Hair-raising company visits 143-year-old Carson City home

By Karl Horeis

Appeal Staff Writer

Dawn King, office manager for King & Taggart law offices in the 143-year-old Stewart Nye house, was tidying the place one night in March. She and her daughter were the only ones in the two-story house when King headed upstairs. As she turned at the landing, she was surprised to see a woman in a long, old-fashioned dress standing at the top of the stairs.

"I never believed - ever - in ghostly experiences," she said. "But I could have sworn I saw what I saw."

The woman disappeared, and King was left spooked.

"It made me so nervous that I didn't even set the alarm that night - I just left."

It wasn't the only mysterious encounter in the building recently.

Her husband, former senior district attorney Patrick King, was working on a computer alone one night when the hair stood up on his neck. He decided to leave, so he turned off the lights and pulled the old wooden door closed until it clicked. Once downstairs, he was turning on the alarm when he realized the lights were back on upstairs. When he investigated, he found the door open 14 inches and the lights on.

"I figured for sure someone was inside so I called out, 'Hello? Hello?' and went inside. There was nobody there," he said.

His partner Paul Taggart, another former district attorney, also had a brush with unseen company upstairs. He was seated at his desk when he felt someone touch the back of his neck. First one finger touched him then others. He spun around to find himself alone.

"It sure felt like somebody was behind me," he said. "It certainly got my attention."

Taggart moved his office downstairs. "Paul won't work there at night - absolutely not," said Dawn King.

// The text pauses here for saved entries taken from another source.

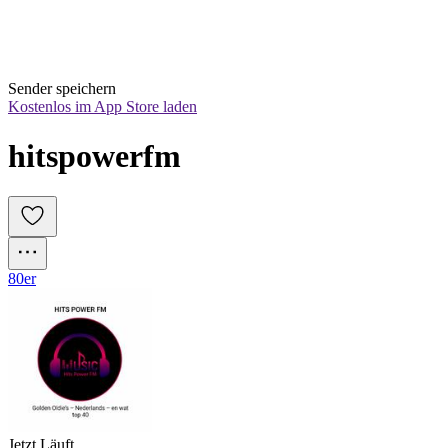
Sender speichern
Kostenlos im App Store laden
hitspowerfm
80er
Jetzt Läuft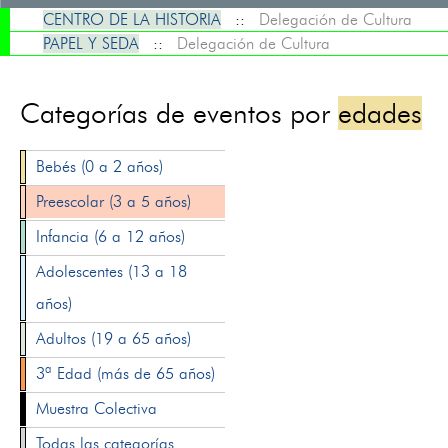
CENTRO DE LA HISTORIA
::
Delegación de Cultura
PAPEL Y SEDA
::
Delegación de Cultura
Categorías de eventos por
edades
Bebés (0 a 2 años)
Preescolar (3 a 5 años)
Infancia (6 a 12 años)
Adolescentes (13 a 18
años)
Adultos (19 a 65 años)
3ª Edad (más de 65 años)
Muestra Colectiva
Todas las categorías...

The house was built in 1860 by lawyer William Morris Stewart, one of Nevada's first U.S. senators. The second owner was James Warren Nye, whom President Abraham Lincoln appointed the first territorial governor of Nevada in 1861.

The house, made of locally cut sandstone, was sold to the Catholic church in 1917. It served as the rectory for St. Teresa of Avila Church until 2002.

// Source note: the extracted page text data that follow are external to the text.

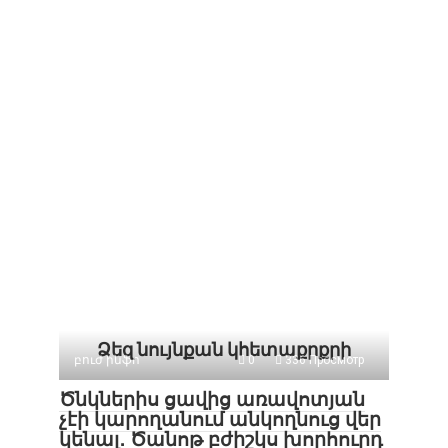
Ձեզ նույնքան կհետաքրքրի
բուժ ինֆո
0
336 Просмотр
Ծնկներիս ցավից առավոտյան
չէի կարողանում անկողնուց վեր
կենալ․ Ծանոթ բժիշկս խորհուրդ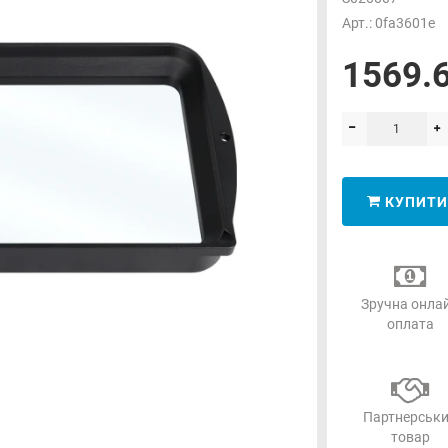
Арт.: 0fa3601e
1569.6
КУПИТИ
Зручна онла
оплата
Партнерськ
товар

Patrick King said he heard ghost stories about a nun from the church who baked pies with apples from the yard. When the leaves fell from the apple trees, she said she saw a ghost upstairs in the Stewart Nye house staring at another mysterious figure in a window across Musser Street.

There have been reports of ghosts elsewhere in the neighborhood. During Saturday's 11th annual Ghost Walk, a man on a tour said he was standing in the back of a group in the Rinckel Mansion when he was smacked on the back of his head.

"There was no one behind him," said tour guide Tammy Buzick. "He asked (the woman he was with), 'Did you just hit me on the head?' She came to me, and I was like, 'Yeah, right,' but she said 'No, really.'"

"It really spooked him," said Kevin Ray, Ghost Walk organizer. He too has heard stories of encounters at the Stewart Nye House.

One of the first experiences the new owners had involved five or six rolls of paper towels. Dawn King has just come back from Costco with the rolls when the phone rang. She put them on the table in the front room and went to answer the call. When she returned, the rolls were all on the floor pushed up to the baseboard.

"If something's going to fall off, they'll end up in sporadic positions, not lined up along the baseboard," she said.

Things have been pretty quiet since the new owners had a housewarming in May.

They invited the Rev. Jeff Paul of St. Peter's Episcopal Church to do a blessing. The attendees touched the house while Paul asked that its residents be protected.

"We haven't had anything happen since then," Dawn King said.

But on Halloween night, she'll hand out candy at the old house, unsure exactly who else is there. What is certain is, she'll stay downstairs.

"And I'll keep the doors open and have my big dog, Skyler, with me."